In Stave I of Charles Dickens’ A Christmas Carol, Ebenzer Scrooge is visted by the ghost of Jacob Marley, his now-deceased former business partner who has appeared before the miserly, bitter old man to warn him of the perils to come unless he changes his ways. It is, of course, the Christmas season, and the story of the birth of Jesus hangs in the air as a reminder of the season’s true meaning. The ghost of Jacob Marley rhetorically inquires of himself and of Scrooge the reason he let so many holy seasons pass without acknowledging those around him:
“At this time of the rolling year,” the spectre said, “I suffer most. Why did I walk through crowds of fellow-beings with my eyes turned down, and never raise them to that blessed Star which led the Wise Men to a poor abode! Were there no poor homes to which its light would have conducted me!”

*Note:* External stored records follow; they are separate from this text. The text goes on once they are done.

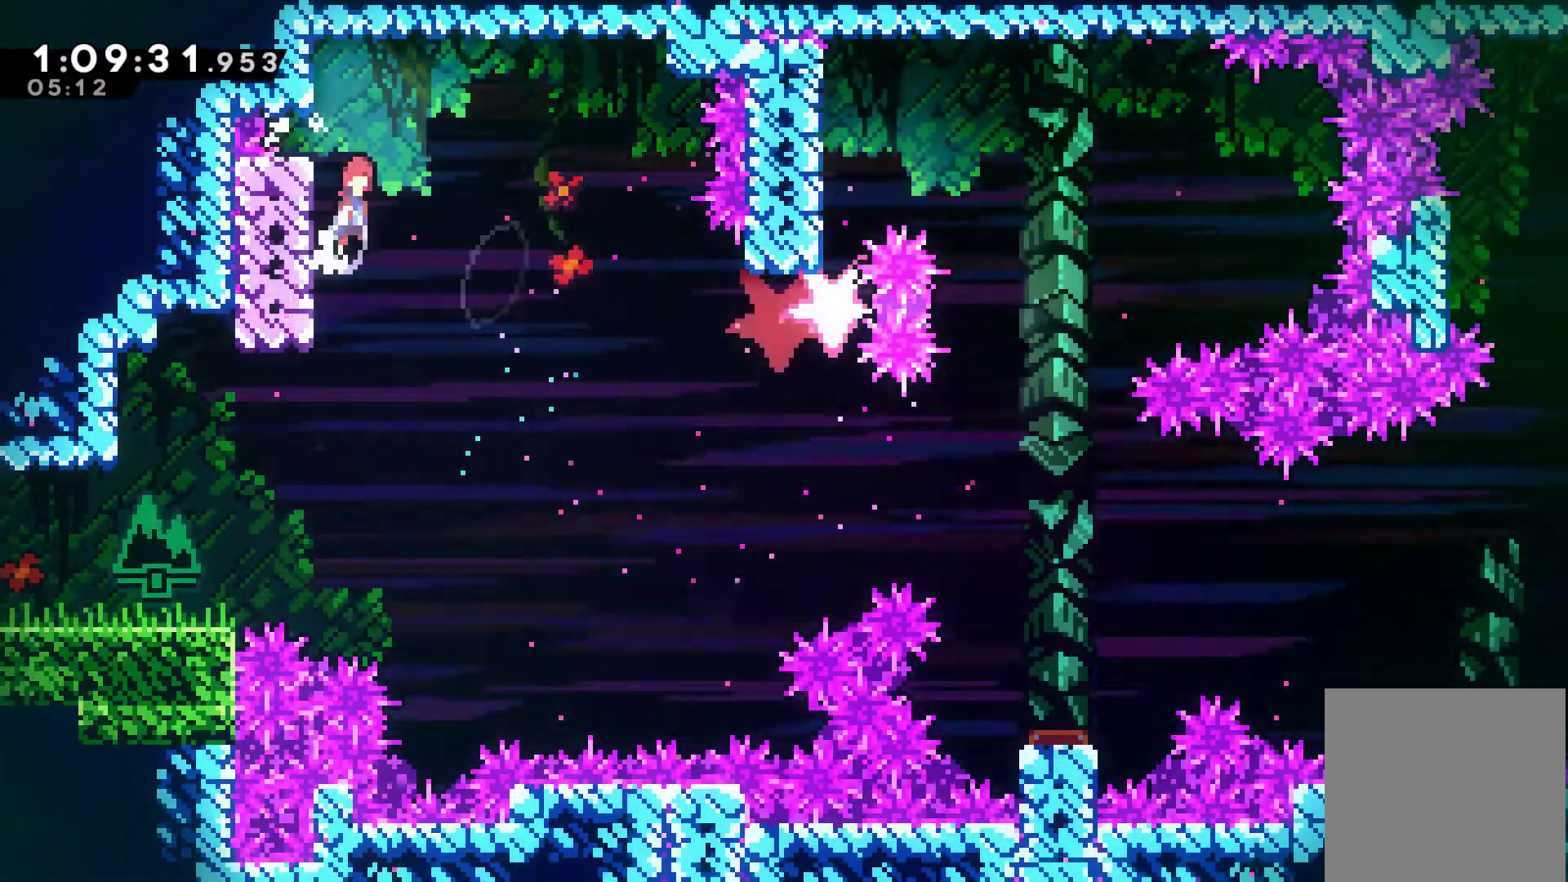
{"buttons": ["DPAD_RIGHT"], "left_stick": "center", "events": [[33, "A", "down"], [67, "DPAD_LEFT", "up"], [67, "DPAD_RIGHT", "down"], [233, "A", "up"]]}
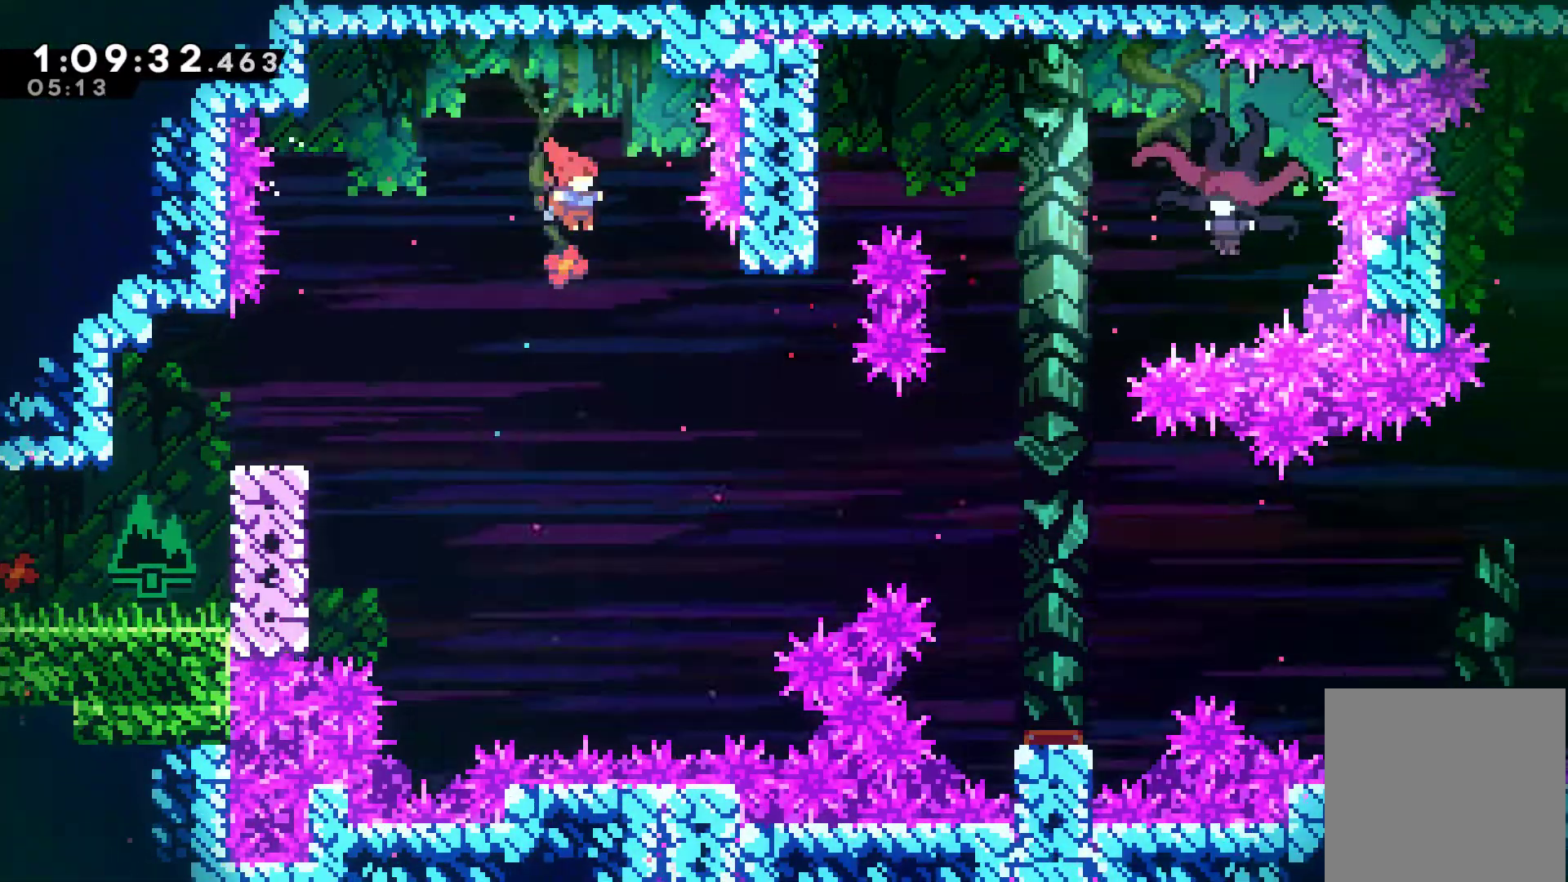
{"buttons": ["DPAD_RIGHT"], "left_stick": "center", "events": [[400, "X", "down"], [433, "DPAD_RIGHT", "up"], [467, "DPAD_RIGHT", "down"], [467, "X", "up"]]}
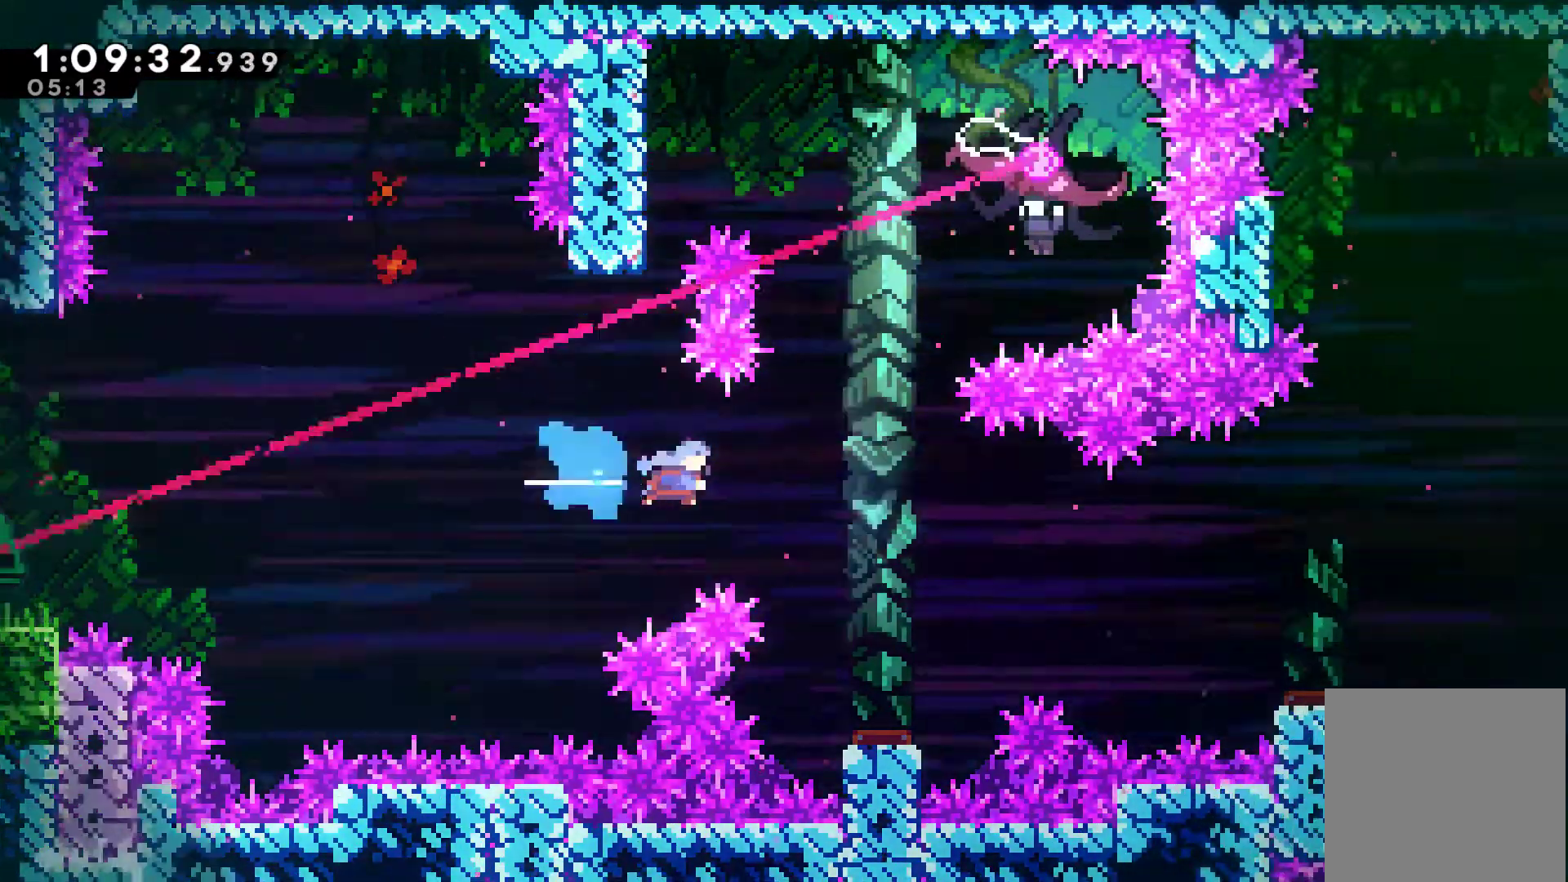
{"buttons": [], "left_stick": "center", "events": [[233, "DPAD_RIGHT", "up"]]}
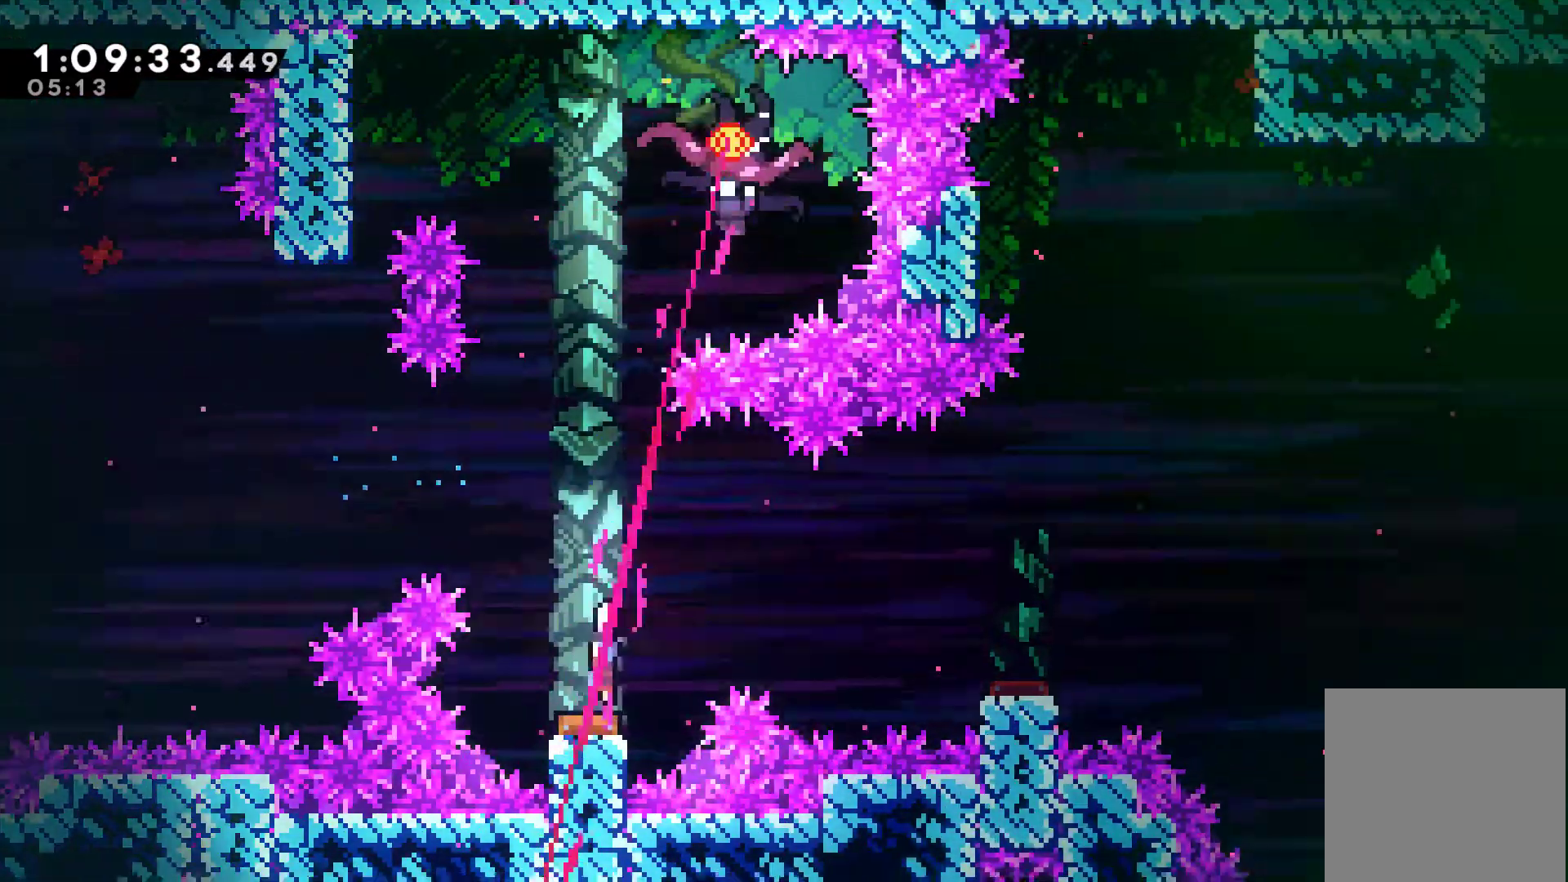
{"buttons": ["X", "DPAD_UP"], "left_stick": "center", "events": [[233, "DPAD_UP", "down"], [400, "X", "down"]]}
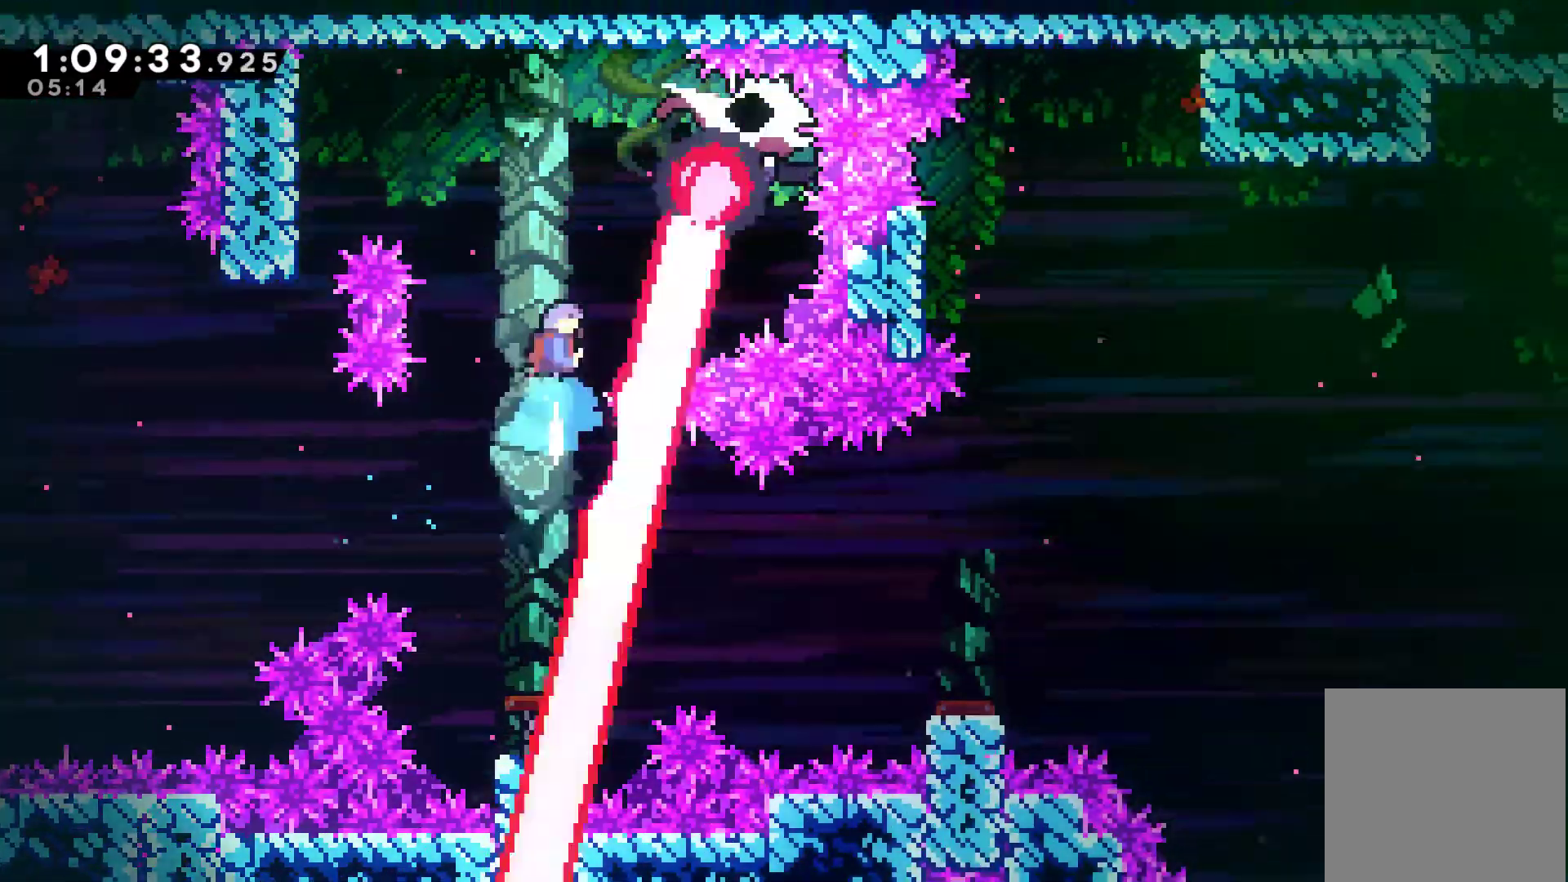
{"buttons": ["DPAD_RIGHT"], "left_stick": "center", "events": [[67, "DPAD_RIGHT", "down"], [67, "X", "up"], [100, "DPAD_UP", "up"]]}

In Stave II, after the ghost of Marley has warned Scrooge and informed him that he would be visited by three spirits, the old man waits anxiously in his bed. At the prescribed time, the first of the three spirits announces itself:
“He spoke before the hour bell sounded, which it now did with a deep, dull, hollow, melancholy ONE. Light flashed up in the room upon the instant, and the curtains of his bed were drawn.”
Interpretations of the meaning of the light can vary, but, in the context of Marley’s acknowledgment of the true meaning of the season, and in the context of Scrooge’s imminent moral awakening, it is possible that the light represents both the “blessed Star” and the moment Scrooge’s transcendental transformation from “scrooge” to jovial, benevolent pillar of the community.